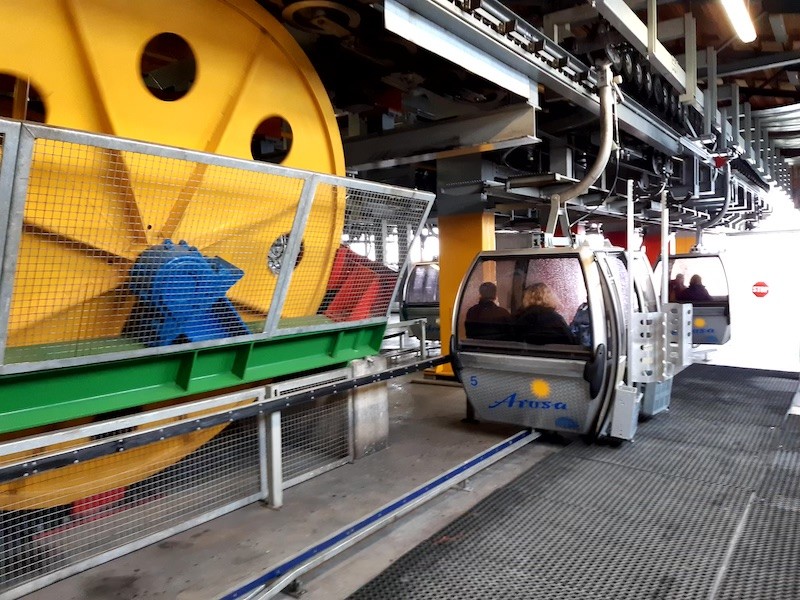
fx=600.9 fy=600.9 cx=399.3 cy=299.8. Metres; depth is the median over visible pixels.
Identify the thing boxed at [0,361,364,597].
mesh fence
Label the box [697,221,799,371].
white wall
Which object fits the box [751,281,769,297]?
red sign
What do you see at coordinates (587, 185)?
arm
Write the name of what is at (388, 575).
floor mat
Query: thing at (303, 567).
rail
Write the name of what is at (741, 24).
ceiling light
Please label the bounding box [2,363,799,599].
floor
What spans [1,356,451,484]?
rail
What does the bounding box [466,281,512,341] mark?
person
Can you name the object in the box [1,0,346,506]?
wheel
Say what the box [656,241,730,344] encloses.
gondola
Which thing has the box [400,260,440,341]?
gondola
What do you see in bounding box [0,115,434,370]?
metal railing
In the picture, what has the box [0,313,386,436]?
beam
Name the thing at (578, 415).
------------------------
• **Task to carry out**:
Beginning from the line that contains "Say what the box [656,241,730,344] encloses.", give each line again exactly, through the final line of the records.

• **Reply**:
Say what the box [656,241,730,344] encloses.
gondola
Which thing has the box [400,260,440,341]?
gondola
What do you see in bounding box [0,115,434,370]?
metal railing
In the picture, what has the box [0,313,386,436]?
beam
Name the thing at (578, 415).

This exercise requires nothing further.